Transcribed page contents:
· · · · ·

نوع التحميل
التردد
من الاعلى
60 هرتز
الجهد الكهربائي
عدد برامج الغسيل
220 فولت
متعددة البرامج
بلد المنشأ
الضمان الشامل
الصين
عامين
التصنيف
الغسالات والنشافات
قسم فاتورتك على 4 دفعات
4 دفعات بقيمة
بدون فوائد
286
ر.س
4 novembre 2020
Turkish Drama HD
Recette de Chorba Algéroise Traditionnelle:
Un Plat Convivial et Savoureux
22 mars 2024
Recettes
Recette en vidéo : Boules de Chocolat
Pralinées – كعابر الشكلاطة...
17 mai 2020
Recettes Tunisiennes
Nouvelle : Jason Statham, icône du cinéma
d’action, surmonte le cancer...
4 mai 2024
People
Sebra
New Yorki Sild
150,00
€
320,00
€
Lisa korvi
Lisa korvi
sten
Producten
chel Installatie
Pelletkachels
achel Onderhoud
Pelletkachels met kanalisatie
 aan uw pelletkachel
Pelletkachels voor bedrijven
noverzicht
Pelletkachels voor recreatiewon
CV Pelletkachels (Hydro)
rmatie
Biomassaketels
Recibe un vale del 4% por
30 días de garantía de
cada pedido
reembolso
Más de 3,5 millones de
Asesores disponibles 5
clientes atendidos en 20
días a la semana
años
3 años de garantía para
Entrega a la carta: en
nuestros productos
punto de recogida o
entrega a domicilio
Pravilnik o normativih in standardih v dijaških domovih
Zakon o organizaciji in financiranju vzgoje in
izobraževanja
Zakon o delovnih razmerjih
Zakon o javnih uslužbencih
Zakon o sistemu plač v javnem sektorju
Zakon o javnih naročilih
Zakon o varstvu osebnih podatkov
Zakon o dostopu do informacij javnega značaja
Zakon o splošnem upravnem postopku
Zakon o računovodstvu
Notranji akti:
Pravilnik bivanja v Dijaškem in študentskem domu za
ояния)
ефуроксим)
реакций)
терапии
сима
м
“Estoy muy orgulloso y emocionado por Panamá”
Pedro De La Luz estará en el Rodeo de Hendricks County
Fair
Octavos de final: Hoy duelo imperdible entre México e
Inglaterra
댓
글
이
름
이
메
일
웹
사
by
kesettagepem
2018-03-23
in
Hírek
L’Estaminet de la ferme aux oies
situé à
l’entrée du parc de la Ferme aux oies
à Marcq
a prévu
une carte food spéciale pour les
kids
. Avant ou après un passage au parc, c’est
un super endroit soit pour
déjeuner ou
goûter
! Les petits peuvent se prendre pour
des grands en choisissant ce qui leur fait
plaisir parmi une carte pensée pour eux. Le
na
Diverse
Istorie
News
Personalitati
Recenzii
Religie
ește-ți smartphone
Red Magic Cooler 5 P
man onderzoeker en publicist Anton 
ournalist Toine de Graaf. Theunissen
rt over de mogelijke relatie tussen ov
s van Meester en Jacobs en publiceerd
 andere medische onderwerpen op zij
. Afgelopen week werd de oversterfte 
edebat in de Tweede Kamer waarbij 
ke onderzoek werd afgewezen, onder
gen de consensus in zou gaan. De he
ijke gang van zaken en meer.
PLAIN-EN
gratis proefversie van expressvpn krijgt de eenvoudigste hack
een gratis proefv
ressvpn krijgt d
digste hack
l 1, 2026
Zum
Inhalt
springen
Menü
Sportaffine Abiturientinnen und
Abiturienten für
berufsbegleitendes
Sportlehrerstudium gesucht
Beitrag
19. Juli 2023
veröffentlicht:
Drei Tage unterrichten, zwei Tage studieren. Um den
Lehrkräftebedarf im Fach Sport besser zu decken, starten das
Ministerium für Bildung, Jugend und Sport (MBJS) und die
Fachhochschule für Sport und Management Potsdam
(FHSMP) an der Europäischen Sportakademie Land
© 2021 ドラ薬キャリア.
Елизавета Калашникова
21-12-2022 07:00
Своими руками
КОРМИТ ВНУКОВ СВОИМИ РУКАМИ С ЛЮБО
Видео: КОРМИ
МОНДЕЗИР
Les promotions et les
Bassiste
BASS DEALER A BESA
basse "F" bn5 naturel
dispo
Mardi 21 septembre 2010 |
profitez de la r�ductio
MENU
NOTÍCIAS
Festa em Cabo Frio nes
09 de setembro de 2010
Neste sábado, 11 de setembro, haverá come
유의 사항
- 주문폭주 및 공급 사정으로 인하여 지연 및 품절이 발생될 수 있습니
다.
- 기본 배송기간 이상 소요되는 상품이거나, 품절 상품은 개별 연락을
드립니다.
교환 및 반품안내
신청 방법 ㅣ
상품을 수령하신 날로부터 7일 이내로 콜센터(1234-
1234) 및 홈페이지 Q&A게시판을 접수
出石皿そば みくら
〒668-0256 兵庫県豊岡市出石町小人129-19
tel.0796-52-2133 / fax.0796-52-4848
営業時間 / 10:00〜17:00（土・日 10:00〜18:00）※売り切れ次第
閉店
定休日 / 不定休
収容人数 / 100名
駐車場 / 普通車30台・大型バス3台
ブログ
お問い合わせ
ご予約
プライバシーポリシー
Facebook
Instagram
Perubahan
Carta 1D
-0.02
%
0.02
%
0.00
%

· · · · ·

__THE TASK__
Print, exactly as written, the first line of the records above and each line after it until the line with "Recettes Tunisiennes", which is printed too.

__SOLVED PROBLEM__
نوع التحميل
التردد
من الاعلى
60 هرتز
الجهد الكهربائي
عدد برامج الغسيل
220 فولت
متعددة البرامج
بلد المنشأ
الضمان الشامل
الصين
عامين
التصنيف
الغسالات والنشافات
قسم فاتورتك على 4 دفعات
4 دفعات بقيمة
بدون فوائد
286
ر.س
4 novembre 2020
Turkish Drama HD
Recette de Chorba Algéroise Traditionnelle:
Un Plat Convivial et Savoureux
22 mars 2024
Recettes
Recette en vidéo : Boules de Chocolat
Pralinées – كعابر الشكلاطة...
17 mai 2020
Recettes Tunisiennes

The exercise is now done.